:: Provided data
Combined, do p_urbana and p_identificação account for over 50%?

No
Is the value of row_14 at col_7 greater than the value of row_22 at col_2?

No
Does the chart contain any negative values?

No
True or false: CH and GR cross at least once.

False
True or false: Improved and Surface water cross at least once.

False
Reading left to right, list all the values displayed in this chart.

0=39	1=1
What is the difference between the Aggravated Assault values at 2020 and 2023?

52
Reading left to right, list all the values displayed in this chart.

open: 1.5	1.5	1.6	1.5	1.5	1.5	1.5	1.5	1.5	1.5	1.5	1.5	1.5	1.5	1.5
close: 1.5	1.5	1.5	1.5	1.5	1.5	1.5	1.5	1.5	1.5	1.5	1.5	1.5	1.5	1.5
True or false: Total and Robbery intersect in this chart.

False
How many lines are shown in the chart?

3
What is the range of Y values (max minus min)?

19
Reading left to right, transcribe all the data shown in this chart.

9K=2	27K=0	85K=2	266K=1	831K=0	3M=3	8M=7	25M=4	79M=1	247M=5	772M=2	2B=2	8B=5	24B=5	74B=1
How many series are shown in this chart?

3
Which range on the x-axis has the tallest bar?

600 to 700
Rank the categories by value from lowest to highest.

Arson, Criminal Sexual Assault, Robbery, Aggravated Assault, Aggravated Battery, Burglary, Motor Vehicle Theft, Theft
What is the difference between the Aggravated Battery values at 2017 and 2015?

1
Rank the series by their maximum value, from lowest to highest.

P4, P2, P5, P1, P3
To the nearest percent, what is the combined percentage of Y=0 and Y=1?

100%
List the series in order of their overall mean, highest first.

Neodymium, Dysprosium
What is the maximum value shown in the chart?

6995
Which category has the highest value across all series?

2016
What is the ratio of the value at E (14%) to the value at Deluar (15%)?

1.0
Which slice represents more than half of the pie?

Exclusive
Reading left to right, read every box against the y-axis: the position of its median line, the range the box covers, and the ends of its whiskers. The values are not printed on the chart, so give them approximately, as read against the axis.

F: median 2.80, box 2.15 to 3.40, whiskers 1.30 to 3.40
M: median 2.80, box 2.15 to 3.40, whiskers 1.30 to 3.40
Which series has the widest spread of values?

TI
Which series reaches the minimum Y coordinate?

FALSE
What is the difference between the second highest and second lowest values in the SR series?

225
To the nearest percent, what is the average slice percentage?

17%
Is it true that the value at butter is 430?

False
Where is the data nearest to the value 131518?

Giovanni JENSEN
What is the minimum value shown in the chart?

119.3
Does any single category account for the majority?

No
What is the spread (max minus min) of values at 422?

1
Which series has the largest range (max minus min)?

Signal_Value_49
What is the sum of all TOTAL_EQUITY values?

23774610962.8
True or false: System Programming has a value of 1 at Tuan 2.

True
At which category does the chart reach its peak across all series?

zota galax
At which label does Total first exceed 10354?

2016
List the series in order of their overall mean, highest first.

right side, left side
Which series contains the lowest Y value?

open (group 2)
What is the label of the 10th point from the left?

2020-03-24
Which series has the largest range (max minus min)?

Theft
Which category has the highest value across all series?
::::
_Action item_
Convert the lines of the material, from the line containing "right side, left side" through the final line, into a JSON list of strings, one string per line, omitting blank lines.

_Answer for the task_
[
  "right side, left side",
  "Which series contains the lowest Y value?",
  "open (group 2)",
  "What is the label of the 10th point from the left?",
  "2020-03-24",
  "Which series has the largest range (max minus min)?",
  "Theft",
  "Which category has the highest value across all series?"
]